YOUR TASKS:
**1.** In the forum thread about feeding hamsters, what reason is given for never feeding peanut butter to hamsters?
**2.** Translate the following sentence from the forum thread about feeding hamsters into French: "I can only assume it would be good for hammies as well."
**3.** Proceed with the forum thread about feeding hamsters, picking up immediately after its final line.

DOCUMENT EXTRACT:
******

I can only assume it would be good for hammies as well.


----------



## niki87 (Nov 18, 2009)

Yeah used to be just the rats...but now give hammies Bonio Puppy Milk biccies. The rats love em but hamsters will nibble a bit but then leave....break them up though cos unlike Bernie's Heavy-Weight Champion...I've found mine can't be bothered to lug them around


----------



## $hAzZa (May 2, 2010)

B3rnie said:


> You should never feed peanut butter to hamsters as they can pouch it and then it gets stuck and start to rot
> 
> Bonios are fine for hammies, here is a pick of Milo trying to pouch one LOL


Thinks he's a snake lol
He's made that look quite painful  x


----------



## ceretrea (Jan 24, 2011)

Hahaha I remember the fright our ham gave us when she pouched a whole green bean! She couldn't get though the tube in her HH cage...like some sort of comedy sketch. I quickly learned to cut stuff up for her first


----------



## Guest (May 9, 2011)

******

SUPPLIED RECORDS:
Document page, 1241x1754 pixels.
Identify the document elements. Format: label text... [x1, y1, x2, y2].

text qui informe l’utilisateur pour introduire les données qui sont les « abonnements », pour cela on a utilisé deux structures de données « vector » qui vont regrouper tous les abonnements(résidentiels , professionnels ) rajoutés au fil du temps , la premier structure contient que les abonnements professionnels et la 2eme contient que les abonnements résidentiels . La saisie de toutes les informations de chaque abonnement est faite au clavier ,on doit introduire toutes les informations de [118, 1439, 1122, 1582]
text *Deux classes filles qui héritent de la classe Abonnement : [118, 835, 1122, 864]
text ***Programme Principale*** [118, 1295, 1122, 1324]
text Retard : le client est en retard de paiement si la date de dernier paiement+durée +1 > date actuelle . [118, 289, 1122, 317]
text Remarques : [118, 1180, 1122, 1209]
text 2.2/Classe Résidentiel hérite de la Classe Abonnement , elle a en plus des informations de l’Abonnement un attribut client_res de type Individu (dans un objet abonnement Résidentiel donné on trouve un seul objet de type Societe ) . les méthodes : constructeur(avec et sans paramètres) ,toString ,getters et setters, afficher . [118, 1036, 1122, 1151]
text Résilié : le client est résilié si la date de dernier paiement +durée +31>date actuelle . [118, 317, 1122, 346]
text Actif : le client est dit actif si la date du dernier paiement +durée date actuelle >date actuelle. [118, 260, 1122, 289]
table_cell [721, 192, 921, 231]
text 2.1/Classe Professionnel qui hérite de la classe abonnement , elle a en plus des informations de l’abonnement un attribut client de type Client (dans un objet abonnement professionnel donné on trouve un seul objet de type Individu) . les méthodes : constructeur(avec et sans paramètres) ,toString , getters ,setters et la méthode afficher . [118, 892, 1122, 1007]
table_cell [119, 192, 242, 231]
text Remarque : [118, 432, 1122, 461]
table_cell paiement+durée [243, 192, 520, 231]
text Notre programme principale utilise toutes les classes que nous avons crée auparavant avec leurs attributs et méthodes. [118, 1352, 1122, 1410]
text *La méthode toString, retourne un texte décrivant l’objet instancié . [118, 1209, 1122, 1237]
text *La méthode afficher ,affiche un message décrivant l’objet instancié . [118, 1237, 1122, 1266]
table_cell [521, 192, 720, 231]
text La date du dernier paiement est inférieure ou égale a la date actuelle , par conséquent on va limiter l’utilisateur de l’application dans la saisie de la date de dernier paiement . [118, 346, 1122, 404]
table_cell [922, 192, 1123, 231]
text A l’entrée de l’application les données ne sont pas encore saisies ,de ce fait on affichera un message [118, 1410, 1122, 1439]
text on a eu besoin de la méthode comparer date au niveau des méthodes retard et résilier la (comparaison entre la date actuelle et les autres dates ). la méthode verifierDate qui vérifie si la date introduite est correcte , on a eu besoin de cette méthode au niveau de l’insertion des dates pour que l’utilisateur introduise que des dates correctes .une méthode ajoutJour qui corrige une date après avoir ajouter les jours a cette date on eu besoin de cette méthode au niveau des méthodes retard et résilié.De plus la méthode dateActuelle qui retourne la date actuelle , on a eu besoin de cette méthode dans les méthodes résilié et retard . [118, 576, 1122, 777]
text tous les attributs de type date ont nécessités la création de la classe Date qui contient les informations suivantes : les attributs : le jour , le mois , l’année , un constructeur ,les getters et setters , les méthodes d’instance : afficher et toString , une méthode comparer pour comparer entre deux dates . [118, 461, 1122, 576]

******

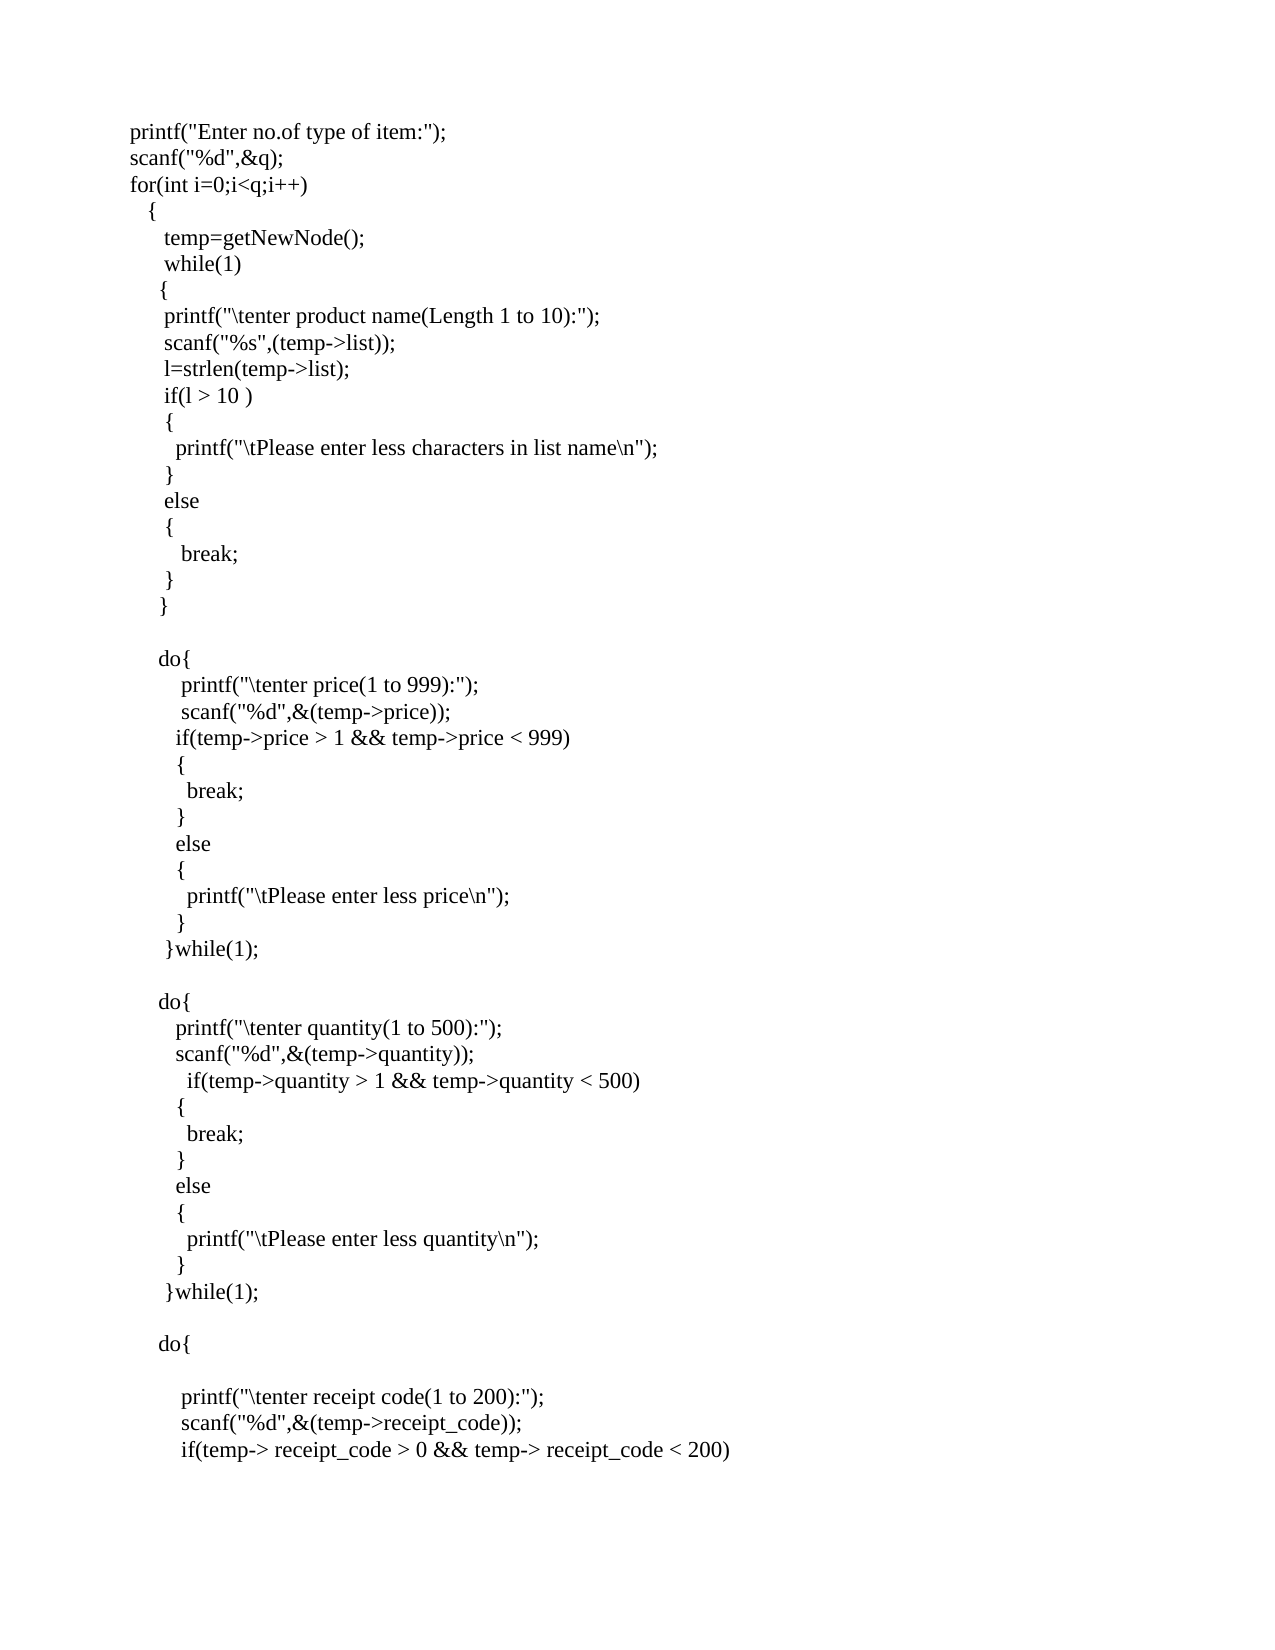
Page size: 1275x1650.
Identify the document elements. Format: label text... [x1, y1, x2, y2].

******

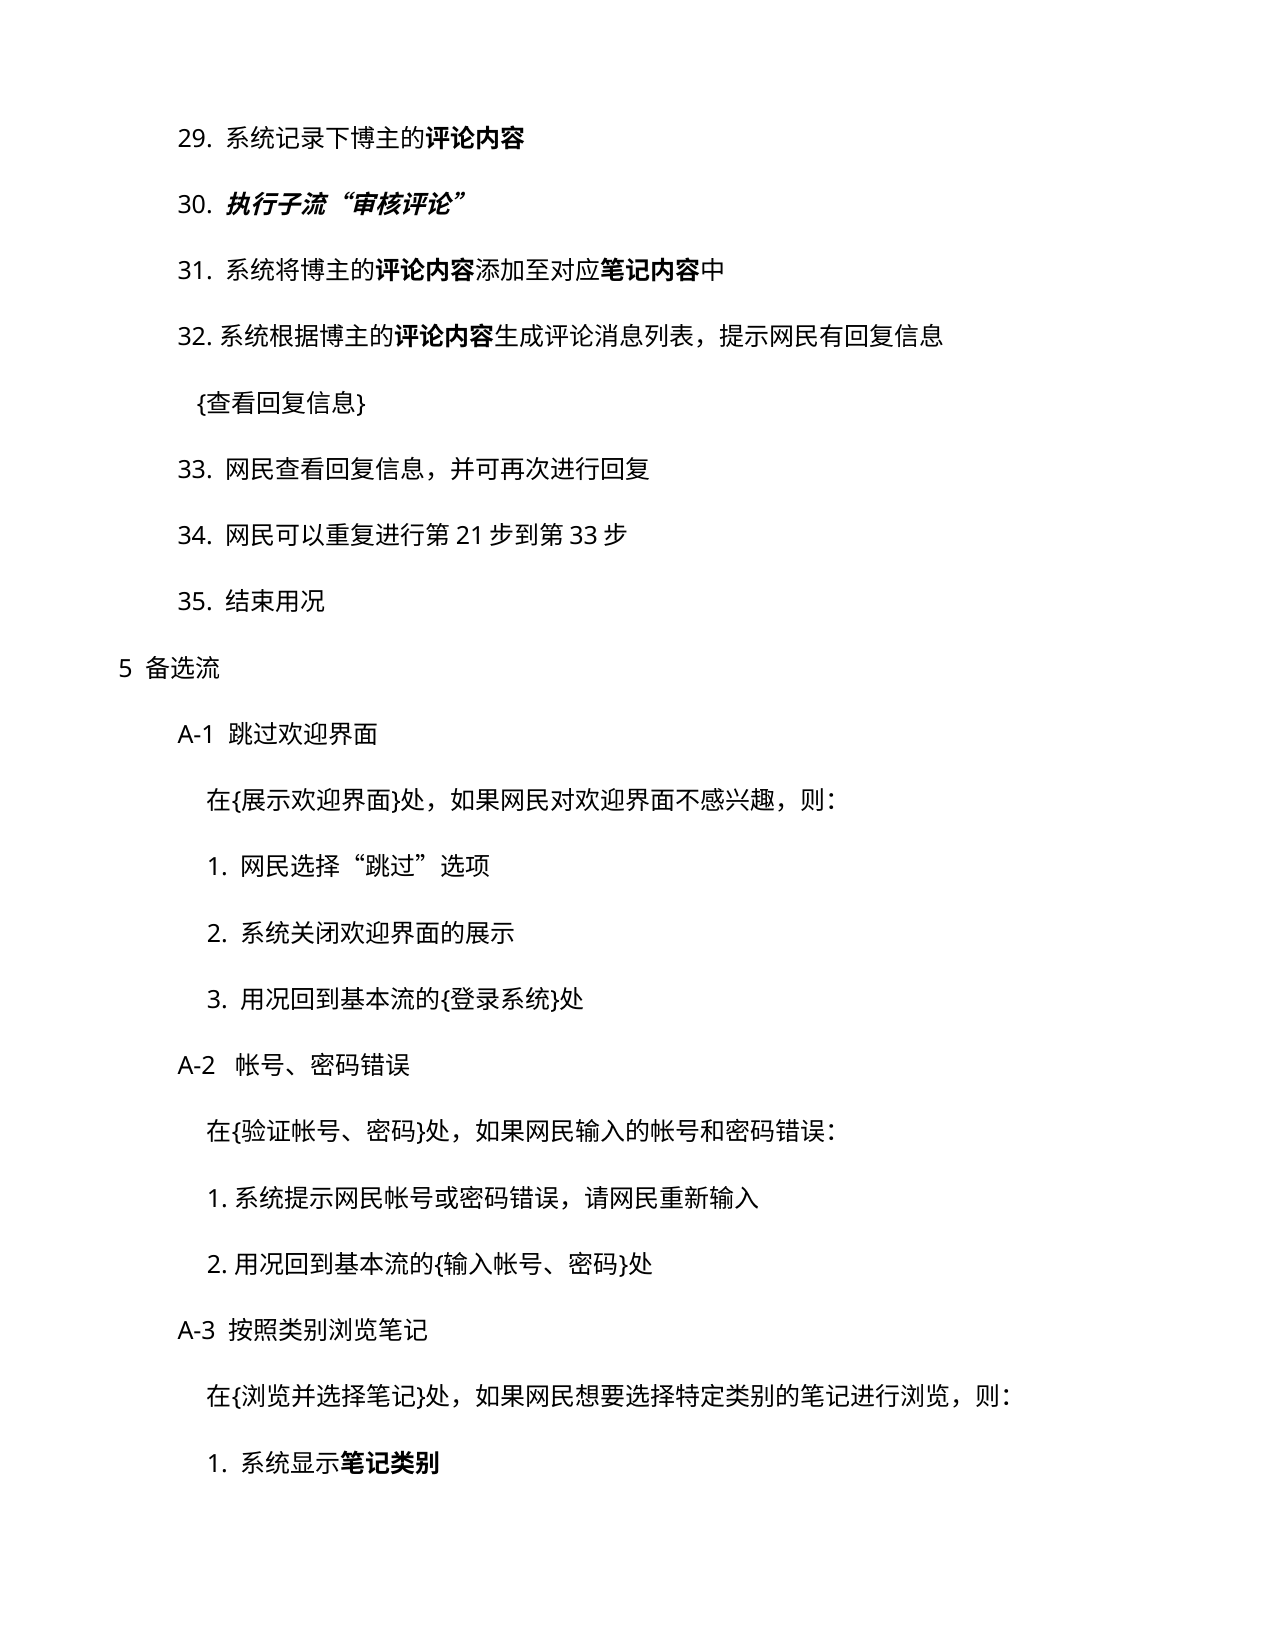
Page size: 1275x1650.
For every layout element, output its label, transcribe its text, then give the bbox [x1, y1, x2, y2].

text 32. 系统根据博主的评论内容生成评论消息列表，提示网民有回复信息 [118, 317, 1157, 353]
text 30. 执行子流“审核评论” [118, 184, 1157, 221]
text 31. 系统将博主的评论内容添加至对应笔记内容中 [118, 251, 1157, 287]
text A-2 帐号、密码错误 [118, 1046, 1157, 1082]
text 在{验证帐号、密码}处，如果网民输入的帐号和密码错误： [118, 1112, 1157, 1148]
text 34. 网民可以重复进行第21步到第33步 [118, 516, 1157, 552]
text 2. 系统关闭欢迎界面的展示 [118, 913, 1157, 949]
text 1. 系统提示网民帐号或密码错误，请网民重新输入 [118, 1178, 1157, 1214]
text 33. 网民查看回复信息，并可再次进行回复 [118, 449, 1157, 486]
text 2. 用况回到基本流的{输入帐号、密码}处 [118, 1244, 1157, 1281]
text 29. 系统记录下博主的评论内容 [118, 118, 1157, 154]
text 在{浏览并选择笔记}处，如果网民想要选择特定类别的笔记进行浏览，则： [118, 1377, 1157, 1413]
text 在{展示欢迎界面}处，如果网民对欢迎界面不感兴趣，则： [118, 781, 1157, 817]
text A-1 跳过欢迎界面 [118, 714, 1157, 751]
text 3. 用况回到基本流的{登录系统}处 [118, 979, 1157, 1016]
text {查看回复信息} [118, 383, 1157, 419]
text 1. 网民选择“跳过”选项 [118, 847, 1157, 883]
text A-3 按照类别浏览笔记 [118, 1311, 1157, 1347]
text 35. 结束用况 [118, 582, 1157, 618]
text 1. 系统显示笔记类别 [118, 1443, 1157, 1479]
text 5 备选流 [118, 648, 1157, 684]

******

TASK-BY-TASK ANSWERS:
**1.** Hamsters can pouch it, and it then gets stuck and starts to rot.

**2.** Je ne peux que supposer que ce serait bon pour les hamsters également.

**3.**
$hAzZa said:


> Thinks he's a snake lol
> He's made that look quite painful  x


I think you might be right there haha, a few secs after that pic he worked it out and nibbled it into tiny pieces.
Milo is terrible he pouches everything here he is with weetabix for the first time


----------



## LostGirl (Jan 16, 2009)

aww bernie my old hammy was the same when we were kids we had comps on how many peanuts he could in his pouch etc  all i can remember it was alot!!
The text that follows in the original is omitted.